■ Task prompt ■
Repeat every line of the following data verbatim, keeping the lines in their original order.

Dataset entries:
========================
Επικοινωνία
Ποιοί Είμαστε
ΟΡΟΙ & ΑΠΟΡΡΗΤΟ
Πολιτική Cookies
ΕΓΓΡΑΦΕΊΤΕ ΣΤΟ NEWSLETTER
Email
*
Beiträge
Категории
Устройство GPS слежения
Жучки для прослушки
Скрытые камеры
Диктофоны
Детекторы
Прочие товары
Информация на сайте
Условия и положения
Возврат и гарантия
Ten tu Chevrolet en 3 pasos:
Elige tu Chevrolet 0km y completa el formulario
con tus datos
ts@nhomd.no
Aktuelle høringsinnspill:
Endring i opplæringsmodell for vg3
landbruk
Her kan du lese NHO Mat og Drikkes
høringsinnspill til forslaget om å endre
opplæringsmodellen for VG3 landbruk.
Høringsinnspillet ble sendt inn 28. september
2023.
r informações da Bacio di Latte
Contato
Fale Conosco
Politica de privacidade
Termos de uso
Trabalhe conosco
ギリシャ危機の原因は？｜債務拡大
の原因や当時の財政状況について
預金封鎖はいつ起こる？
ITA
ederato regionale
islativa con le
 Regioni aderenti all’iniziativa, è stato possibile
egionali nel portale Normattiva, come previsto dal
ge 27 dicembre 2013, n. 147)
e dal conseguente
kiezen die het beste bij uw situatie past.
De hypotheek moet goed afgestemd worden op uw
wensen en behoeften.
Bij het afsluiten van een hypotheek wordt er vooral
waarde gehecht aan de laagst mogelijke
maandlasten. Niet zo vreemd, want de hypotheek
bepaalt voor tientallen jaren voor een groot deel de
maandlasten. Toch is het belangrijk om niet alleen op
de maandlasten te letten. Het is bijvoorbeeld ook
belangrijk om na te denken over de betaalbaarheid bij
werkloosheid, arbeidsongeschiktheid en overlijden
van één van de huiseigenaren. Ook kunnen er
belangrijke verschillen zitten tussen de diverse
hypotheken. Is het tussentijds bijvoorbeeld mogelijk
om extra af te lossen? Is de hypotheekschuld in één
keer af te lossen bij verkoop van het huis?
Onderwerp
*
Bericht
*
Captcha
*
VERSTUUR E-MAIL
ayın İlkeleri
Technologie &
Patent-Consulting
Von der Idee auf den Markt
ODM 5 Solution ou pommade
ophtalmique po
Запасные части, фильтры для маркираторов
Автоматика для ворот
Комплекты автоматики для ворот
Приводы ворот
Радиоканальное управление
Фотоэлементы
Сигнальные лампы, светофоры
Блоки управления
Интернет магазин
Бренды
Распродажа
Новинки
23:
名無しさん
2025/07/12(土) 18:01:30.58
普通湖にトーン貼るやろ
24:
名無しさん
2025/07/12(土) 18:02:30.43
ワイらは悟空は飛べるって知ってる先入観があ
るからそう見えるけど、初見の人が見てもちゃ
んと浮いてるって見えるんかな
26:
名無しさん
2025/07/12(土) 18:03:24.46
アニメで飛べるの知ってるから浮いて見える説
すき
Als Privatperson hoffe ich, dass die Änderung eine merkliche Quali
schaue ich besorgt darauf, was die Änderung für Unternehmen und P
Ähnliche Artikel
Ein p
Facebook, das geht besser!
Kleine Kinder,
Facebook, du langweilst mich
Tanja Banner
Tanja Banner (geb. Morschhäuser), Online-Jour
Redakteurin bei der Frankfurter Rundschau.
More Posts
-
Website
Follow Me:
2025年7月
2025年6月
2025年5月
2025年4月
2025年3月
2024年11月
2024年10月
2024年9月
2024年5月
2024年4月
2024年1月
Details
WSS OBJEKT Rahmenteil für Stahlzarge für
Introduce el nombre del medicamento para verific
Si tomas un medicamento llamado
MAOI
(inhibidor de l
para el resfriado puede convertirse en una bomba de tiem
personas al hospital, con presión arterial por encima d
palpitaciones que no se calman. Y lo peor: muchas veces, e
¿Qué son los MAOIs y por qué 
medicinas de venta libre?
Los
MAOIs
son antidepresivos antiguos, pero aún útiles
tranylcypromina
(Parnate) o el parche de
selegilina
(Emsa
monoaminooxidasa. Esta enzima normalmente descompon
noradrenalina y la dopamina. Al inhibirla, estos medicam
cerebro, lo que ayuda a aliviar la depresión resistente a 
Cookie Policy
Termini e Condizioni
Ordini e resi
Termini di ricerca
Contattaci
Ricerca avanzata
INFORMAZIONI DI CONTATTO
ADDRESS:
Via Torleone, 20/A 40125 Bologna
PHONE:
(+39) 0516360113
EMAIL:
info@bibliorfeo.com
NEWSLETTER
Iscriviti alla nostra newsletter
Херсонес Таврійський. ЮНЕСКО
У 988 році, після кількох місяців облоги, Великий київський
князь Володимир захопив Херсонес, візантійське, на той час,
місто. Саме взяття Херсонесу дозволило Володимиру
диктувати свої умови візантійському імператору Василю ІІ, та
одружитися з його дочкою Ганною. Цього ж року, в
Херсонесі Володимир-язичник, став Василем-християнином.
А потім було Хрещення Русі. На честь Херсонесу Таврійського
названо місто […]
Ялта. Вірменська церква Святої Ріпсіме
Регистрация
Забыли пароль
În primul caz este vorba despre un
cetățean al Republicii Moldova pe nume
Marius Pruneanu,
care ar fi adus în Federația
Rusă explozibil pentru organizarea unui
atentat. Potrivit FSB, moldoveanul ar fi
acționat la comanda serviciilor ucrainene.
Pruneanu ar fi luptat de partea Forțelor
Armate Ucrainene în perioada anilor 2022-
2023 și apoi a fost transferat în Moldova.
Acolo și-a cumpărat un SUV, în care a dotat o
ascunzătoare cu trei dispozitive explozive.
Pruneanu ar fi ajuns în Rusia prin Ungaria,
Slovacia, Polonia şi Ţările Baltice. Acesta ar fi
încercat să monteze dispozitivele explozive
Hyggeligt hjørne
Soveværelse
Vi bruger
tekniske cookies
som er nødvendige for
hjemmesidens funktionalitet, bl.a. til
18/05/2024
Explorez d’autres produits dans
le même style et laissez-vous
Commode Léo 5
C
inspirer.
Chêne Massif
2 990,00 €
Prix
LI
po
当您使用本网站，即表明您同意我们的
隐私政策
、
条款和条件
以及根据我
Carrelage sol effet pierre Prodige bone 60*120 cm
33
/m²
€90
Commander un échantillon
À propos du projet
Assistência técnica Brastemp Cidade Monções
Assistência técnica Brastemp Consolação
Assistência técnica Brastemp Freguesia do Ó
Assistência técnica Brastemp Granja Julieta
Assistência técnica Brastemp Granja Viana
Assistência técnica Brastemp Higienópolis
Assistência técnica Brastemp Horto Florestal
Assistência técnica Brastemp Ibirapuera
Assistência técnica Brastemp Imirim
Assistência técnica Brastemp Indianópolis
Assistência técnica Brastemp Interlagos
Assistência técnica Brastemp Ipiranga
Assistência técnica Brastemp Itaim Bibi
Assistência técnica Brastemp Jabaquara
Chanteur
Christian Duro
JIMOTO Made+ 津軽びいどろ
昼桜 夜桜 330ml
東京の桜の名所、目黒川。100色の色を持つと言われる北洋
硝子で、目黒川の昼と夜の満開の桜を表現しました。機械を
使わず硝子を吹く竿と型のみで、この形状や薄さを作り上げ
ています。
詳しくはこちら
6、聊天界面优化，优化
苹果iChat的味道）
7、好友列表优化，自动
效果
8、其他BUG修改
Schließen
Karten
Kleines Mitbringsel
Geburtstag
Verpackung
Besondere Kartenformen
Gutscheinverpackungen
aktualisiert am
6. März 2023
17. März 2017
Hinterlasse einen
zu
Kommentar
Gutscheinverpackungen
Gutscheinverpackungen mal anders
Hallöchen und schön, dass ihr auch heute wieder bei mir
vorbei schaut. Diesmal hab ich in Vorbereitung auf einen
========================
■ Response ■
Επικοινωνία
Ποιοί Είμαστε
ΟΡΟΙ & ΑΠΟΡΡΗΤΟ
Πολιτική Cookies
ΕΓΓΡΑΦΕΊΤΕ ΣΤΟ NEWSLETTER
Email
*
Beiträge
Категории
Устройство GPS слежения
Жучки для прослушки
Скрытые камеры
Диктофоны
Детекторы
Прочие товары
Информация на сайте
Условия и положения
Возврат и гарантия
Ten tu Chevrolet en 3 pasos:
Elige tu Chevrolet 0km y completa el formulario
con tus datos
ts@nhomd.no
Aktuelle høringsinnspill:
Endring i opplæringsmodell for vg3
landbruk
Her kan du lese NHO Mat og Drikkes
høringsinnspill til forslaget om å endre
opplæringsmodellen for VG3 landbruk.
Høringsinnspillet ble sendt inn 28. september
2023.
r informações da Bacio di Latte
Contato
Fale Conosco
Politica de privacidade
Termos de uso
Trabalhe conosco
ギリシャ危機の原因は？｜債務拡大
の原因や当時の財政状況について
預金封鎖はいつ起こる？
ITA
ederato regionale
islativa con le
 Regioni aderenti all’iniziativa, è stato possibile
egionali nel portale Normattiva, come previsto dal
ge 27 dicembre 2013, n. 147)
e dal conseguente
kiezen die het beste bij uw situatie past.
De hypotheek moet goed afgestemd worden op uw
wensen en behoeften.
Bij het afsluiten van een hypotheek wordt er vooral
waarde gehecht aan de laagst mogelijke
maandlasten. Niet zo vreemd, want de hypotheek
bepaalt voor tientallen jaren voor een groot deel de
maandlasten. Toch is het belangrijk om niet alleen op
de maandlasten te letten. Het is bijvoorbeeld ook
belangrijk om na te denken over de betaalbaarheid bij
werkloosheid, arbeidsongeschiktheid en overlijden
van één van de huiseigenaren. Ook kunnen er
belangrijke verschillen zitten tussen de diverse
hypotheken. Is het tussentijds bijvoorbeeld mogelijk
om extra af te lossen? Is de hypotheekschuld in één
keer af te lossen bij verkoop van het huis?
Onderwerp
*
Bericht
*
Captcha
*
VERSTUUR E-MAIL
ayın İlkeleri
Technologie &
Patent-Consulting
Von der Idee auf den Markt
ODM 5 Solution ou pommade
ophtalmique po
Запасные части, фильтры для маркираторов
Автоматика для ворот
Комплекты автоматики для ворот
Приводы ворот
Радиоканальное управление
Фотоэлементы
Сигнальные лампы, светофоры
Блоки управления
Интернет магазин
Бренды
Распродажа
Новинки
23:
名無しさん
2025/07/12(土) 18:01:30.58
普通湖にトーン貼るやろ
24:
名無しさん
2025/07/12(土) 18:02:30.43
ワイらは悟空は飛べるって知ってる先入観があ
るからそう見えるけど、初見の人が見てもちゃ
んと浮いてるって見えるんかな
26:
名無しさん
2025/07/12(土) 18:03:24.46
アニメで飛べるの知ってるから浮いて見える説
すき
Als Privatperson hoffe ich, dass die Änderung eine merkliche Quali
schaue ich besorgt darauf, was die Änderung für Unternehmen und P
Ähnliche Artikel
Ein p
Facebook, das geht besser!
Kleine Kinder,
Facebook, du langweilst mich
Tanja Banner
Tanja Banner (geb. Morschhäuser), Online-Jour
Redakteurin bei der Frankfurter Rundschau.
More Posts
-
Website
Follow Me:
2025年7月
2025年6月
2025年5月
2025年4月
2025年3月
2024年11月
2024年10月
2024年9月
2024年5月
2024年4月
2024年1月
Details
WSS OBJEKT Rahmenteil für Stahlzarge für
Introduce el nombre del medicamento para verific
Si tomas un medicamento llamado
MAOI
(inhibidor de l
para el resfriado puede convertirse en una bomba de tiem
personas al hospital, con presión arterial por encima d
palpitaciones que no se calman. Y lo peor: muchas veces, e
¿Qué son los MAOIs y por qué 
medicinas de venta libre?
Los
MAOIs
son antidepresivos antiguos, pero aún útiles
tranylcypromina
(Parnate) o el parche de
selegilina
(Emsa
monoaminooxidasa. Esta enzima normalmente descompon
noradrenalina y la dopamina. Al inhibirla, estos medicam
cerebro, lo que ayuda a aliviar la depresión resistente a 
Cookie Policy
Termini e Condizioni
Ordini e resi
Termini di ricerca
Contattaci
Ricerca avanzata
INFORMAZIONI DI CONTATTO
ADDRESS:
Via Torleone, 20/A 40125 Bologna
PHONE:
(+39) 0516360113
EMAIL:
info@bibliorfeo.com
NEWSLETTER
Iscriviti alla nostra newsletter
Херсонес Таврійський. ЮНЕСКО
У 988 році, після кількох місяців облоги, Великий київський
князь Володимир захопив Херсонес, візантійське, на той час,
місто. Саме взяття Херсонесу дозволило Володимиру
диктувати свої умови візантійському імператору Василю ІІ, та
одружитися з його дочкою Ганною. Цього ж року, в
Херсонесі Володимир-язичник, став Василем-християнином.
А потім було Хрещення Русі. На честь Херсонесу Таврійського
названо місто […]
Ялта. Вірменська церква Святої Ріпсіме
Регистрация
Забыли пароль
În primul caz este vorba despre un
cetățean al Republicii Moldova pe nume
Marius Pruneanu,
care ar fi adus în Federația
Rusă explozibil pentru organizarea unui
atentat. Potrivit FSB, moldoveanul ar fi
acționat la comanda serviciilor ucrainene.
Pruneanu ar fi luptat de partea Forțelor
Armate Ucrainene în perioada anilor 2022-
2023 și apoi a fost transferat în Moldova.
Acolo și-a cumpărat un SUV, în care a dotat o
ascunzătoare cu trei dispozitive explozive.
Pruneanu ar fi ajuns în Rusia prin Ungaria,
Slovacia, Polonia şi Ţările Baltice. Acesta ar fi
încercat să monteze dispozitivele explozive
Hyggeligt hjørne
Soveværelse
Vi bruger
tekniske cookies
som er nødvendige for
hjemmesidens funktionalitet, bl.a. til
18/05/2024
Explorez d’autres produits dans
le même style et laissez-vous
Commode Léo 5
C
inspirer.
Chêne Massif
2 990,00 €
Prix
LI
po
当您使用本网站，即表明您同意我们的
隐私政策
、
条款和条件
以及根据我
Carrelage sol effet pierre Prodige bone 60*120 cm
33
/m²
€90
Commander un échantillon
À propos du projet
Assistência técnica Brastemp Cidade Monções
Assistência técnica Brastemp Consolação
Assistência técnica Brastemp Freguesia do Ó
Assistência técnica Brastemp Granja Julieta
Assistência técnica Brastemp Granja Viana
Assistência técnica Brastemp Higienópolis
Assistência técnica Brastemp Horto Florestal
Assistência técnica Brastemp Ibirapuera
Assistência técnica Brastemp Imirim
Assistência técnica Brastemp Indianópolis
Assistência técnica Brastemp Interlagos
Assistência técnica Brastemp Ipiranga
Assistência técnica Brastemp Itaim Bibi
Assistência técnica Brastemp Jabaquara
Chanteur
Christian Duro
JIMOTO Made+ 津軽びいどろ
昼桜 夜桜 330ml
東京の桜の名所、目黒川。100色の色を持つと言われる北洋
硝子で、目黒川の昼と夜の満開の桜を表現しました。機械を
使わず硝子を吹く竿と型のみで、この形状や薄さを作り上げ
ています。
詳しくはこちら
6、聊天界面优化，优化
苹果iChat的味道）
7、好友列表优化，自动
效果
8、其他BUG修改
Schließen
Karten
Kleines Mitbringsel
Geburtstag
Verpackung
Besondere Kartenformen
Gutscheinverpackungen
aktualisiert am
6. März 2023
17. März 2017
Hinterlasse einen
zu
Kommentar
Gutscheinverpackungen
Gutscheinverpackungen mal anders
Hallöchen und schön, dass ihr auch heute wieder bei mir
vorbei schaut. Diesmal hab ich in Vorbereitung auf einen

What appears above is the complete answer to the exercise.